• [Task details]
Copy the items word for word, from the very first line down through the line that contains "Seja a pesquisa de pulso ou a pesquisa", including both the first line and that final one.

• [Stored data entries]
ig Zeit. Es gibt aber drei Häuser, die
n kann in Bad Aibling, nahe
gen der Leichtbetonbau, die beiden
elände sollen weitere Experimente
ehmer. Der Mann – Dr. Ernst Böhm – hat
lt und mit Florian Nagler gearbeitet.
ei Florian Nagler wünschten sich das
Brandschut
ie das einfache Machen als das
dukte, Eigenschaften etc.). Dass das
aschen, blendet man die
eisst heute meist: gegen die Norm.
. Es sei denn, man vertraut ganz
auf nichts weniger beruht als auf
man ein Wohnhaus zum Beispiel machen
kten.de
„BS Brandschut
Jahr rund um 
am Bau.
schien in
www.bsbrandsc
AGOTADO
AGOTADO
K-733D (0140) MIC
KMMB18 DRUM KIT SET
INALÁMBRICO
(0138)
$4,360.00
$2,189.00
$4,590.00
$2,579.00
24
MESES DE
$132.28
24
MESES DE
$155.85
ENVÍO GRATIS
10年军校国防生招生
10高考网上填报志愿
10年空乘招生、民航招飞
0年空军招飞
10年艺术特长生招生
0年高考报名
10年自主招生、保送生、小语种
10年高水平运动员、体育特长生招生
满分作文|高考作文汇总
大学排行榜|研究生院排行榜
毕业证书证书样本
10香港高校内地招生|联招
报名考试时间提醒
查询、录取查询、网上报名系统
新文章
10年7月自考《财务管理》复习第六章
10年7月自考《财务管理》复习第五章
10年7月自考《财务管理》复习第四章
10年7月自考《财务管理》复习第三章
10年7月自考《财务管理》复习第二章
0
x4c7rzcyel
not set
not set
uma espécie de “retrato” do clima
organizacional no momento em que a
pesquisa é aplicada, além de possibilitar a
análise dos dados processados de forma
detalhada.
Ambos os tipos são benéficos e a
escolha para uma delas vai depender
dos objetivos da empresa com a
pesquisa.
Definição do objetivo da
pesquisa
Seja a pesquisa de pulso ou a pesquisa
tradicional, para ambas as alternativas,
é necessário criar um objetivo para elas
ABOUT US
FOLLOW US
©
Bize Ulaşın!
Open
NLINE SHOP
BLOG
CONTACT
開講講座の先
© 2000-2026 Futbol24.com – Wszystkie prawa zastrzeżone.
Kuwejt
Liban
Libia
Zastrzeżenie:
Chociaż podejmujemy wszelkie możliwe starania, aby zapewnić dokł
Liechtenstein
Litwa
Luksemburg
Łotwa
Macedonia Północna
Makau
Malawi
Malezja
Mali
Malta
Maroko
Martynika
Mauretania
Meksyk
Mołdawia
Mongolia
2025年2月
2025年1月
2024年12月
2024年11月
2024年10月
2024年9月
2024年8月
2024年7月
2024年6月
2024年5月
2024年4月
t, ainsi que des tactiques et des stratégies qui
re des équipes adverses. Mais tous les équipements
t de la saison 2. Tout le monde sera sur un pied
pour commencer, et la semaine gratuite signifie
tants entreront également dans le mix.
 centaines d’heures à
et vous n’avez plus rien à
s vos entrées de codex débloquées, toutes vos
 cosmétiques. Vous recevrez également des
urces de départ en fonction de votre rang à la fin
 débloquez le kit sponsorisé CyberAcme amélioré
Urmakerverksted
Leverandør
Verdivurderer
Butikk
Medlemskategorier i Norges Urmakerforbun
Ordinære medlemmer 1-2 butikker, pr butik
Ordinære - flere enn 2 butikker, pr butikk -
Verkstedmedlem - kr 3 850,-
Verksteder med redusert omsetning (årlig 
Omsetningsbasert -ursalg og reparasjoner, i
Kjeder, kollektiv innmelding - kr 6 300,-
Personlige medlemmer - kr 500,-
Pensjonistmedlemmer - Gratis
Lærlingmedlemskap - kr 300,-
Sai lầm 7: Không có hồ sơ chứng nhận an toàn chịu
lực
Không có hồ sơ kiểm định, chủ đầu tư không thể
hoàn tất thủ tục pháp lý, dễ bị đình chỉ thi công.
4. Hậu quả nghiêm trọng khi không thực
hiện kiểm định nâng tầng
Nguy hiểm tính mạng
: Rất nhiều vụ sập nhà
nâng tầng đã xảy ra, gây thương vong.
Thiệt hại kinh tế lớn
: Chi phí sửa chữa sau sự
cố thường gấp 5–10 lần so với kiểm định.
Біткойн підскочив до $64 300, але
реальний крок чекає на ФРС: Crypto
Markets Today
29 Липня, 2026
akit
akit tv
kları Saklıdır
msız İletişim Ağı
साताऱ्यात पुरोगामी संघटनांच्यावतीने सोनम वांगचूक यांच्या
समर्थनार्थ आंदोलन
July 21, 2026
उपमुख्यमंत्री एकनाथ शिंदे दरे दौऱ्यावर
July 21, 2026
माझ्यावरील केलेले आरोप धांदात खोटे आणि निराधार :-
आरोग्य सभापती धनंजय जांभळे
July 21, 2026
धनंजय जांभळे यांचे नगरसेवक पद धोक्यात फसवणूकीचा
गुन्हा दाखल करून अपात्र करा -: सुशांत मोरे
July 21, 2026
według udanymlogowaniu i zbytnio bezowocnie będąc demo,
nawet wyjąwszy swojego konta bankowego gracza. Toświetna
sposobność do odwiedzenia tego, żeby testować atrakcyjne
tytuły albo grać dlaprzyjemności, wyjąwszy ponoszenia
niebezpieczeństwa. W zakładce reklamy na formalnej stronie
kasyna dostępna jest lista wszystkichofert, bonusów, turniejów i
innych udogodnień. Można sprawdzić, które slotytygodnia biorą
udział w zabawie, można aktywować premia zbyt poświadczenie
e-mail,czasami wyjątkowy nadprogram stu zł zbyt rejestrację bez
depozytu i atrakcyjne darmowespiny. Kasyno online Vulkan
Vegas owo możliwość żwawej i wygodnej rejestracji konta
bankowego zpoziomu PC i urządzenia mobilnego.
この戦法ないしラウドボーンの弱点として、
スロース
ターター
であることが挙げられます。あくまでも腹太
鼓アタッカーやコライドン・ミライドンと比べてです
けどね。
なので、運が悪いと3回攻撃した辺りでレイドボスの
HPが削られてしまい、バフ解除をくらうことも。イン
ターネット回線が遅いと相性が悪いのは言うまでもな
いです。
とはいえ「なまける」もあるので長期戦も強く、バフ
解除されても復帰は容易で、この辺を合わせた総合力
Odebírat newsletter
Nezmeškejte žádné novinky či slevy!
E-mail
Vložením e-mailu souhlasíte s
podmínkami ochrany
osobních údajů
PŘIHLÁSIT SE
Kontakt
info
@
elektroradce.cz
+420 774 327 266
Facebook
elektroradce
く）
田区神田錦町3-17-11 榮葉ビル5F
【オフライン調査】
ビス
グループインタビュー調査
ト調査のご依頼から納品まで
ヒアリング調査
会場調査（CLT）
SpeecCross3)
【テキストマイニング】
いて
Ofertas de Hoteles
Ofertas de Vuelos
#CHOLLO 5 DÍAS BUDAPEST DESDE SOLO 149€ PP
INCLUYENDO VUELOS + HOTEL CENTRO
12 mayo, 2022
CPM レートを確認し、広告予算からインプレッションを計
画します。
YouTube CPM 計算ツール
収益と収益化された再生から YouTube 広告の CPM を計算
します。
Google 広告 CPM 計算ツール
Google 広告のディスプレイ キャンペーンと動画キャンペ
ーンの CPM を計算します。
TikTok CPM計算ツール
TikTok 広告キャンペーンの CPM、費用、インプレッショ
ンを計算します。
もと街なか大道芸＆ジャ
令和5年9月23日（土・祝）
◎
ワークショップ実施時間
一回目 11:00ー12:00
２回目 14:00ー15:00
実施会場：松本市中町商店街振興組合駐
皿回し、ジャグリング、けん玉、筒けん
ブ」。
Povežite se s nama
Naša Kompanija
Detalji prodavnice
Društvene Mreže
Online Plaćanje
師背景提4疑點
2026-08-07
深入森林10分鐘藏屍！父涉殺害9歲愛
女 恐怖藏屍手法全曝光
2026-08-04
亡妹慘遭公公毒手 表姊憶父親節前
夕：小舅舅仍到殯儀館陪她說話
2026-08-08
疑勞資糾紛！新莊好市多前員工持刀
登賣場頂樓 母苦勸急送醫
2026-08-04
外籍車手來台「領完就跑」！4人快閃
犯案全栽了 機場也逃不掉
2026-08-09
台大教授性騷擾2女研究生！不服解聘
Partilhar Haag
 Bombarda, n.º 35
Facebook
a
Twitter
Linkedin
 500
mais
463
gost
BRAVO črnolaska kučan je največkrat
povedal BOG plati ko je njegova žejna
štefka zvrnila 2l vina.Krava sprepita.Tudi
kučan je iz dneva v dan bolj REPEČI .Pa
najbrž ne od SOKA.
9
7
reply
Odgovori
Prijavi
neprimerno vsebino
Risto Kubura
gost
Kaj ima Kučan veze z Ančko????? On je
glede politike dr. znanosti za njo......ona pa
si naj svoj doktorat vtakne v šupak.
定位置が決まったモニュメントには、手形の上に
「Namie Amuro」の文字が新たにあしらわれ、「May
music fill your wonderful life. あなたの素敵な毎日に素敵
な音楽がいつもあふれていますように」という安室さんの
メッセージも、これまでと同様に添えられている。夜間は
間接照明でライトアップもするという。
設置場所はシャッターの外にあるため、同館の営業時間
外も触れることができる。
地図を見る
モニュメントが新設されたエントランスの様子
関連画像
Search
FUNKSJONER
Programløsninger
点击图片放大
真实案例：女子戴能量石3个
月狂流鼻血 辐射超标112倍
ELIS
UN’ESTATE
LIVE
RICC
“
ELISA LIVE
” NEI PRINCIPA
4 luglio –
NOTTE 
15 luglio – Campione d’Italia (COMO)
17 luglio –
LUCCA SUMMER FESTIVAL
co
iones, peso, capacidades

• [Answer space]
ig Zeit. Es gibt aber drei Häuser, die
n kann in Bad Aibling, nahe
gen der Leichtbetonbau, die beiden
elände sollen weitere Experimente
ehmer. Der Mann – Dr. Ernst Böhm – hat
lt und mit Florian Nagler gearbeitet.
ei Florian Nagler wünschten sich das
Brandschut
ie das einfache Machen als das
dukte, Eigenschaften etc.). Dass das
aschen, blendet man die
eisst heute meist: gegen die Norm.
. Es sei denn, man vertraut ganz
auf nichts weniger beruht als auf
man ein Wohnhaus zum Beispiel machen
kten.de
„BS Brandschut
Jahr rund um 
am Bau.
schien in
www.bsbrandsc
AGOTADO
AGOTADO
K-733D (0140) MIC
KMMB18 DRUM KIT SET
INALÁMBRICO
(0138)
$4,360.00
$2,189.00
$4,590.00
$2,579.00
24
MESES DE
$132.28
24
MESES DE
$155.85
ENVÍO GRATIS
10年军校国防生招生
10高考网上填报志愿
10年空乘招生、民航招飞
0年空军招飞
10年艺术特长生招生
0年高考报名
10年自主招生、保送生、小语种
10年高水平运动员、体育特长生招生
满分作文|高考作文汇总
大学排行榜|研究生院排行榜
毕业证书证书样本
10香港高校内地招生|联招
报名考试时间提醒
查询、录取查询、网上报名系统
新文章
10年7月自考《财务管理》复习第六章
10年7月自考《财务管理》复习第五章
10年7月自考《财务管理》复习第四章
10年7月自考《财务管理》复习第三章
10年7月自考《财务管理》复习第二章
0
x4c7rzcyel
not set
not set
uma espécie de “retrato” do clima
organizacional no momento em que a
pesquisa é aplicada, além de possibilitar a
análise dos dados processados de forma
detalhada.
Ambos os tipos são benéficos e a
escolha para uma delas vai depender
dos objetivos da empresa com a
pesquisa.
Definição do objetivo da
pesquisa
Seja a pesquisa de pulso ou a pesquisa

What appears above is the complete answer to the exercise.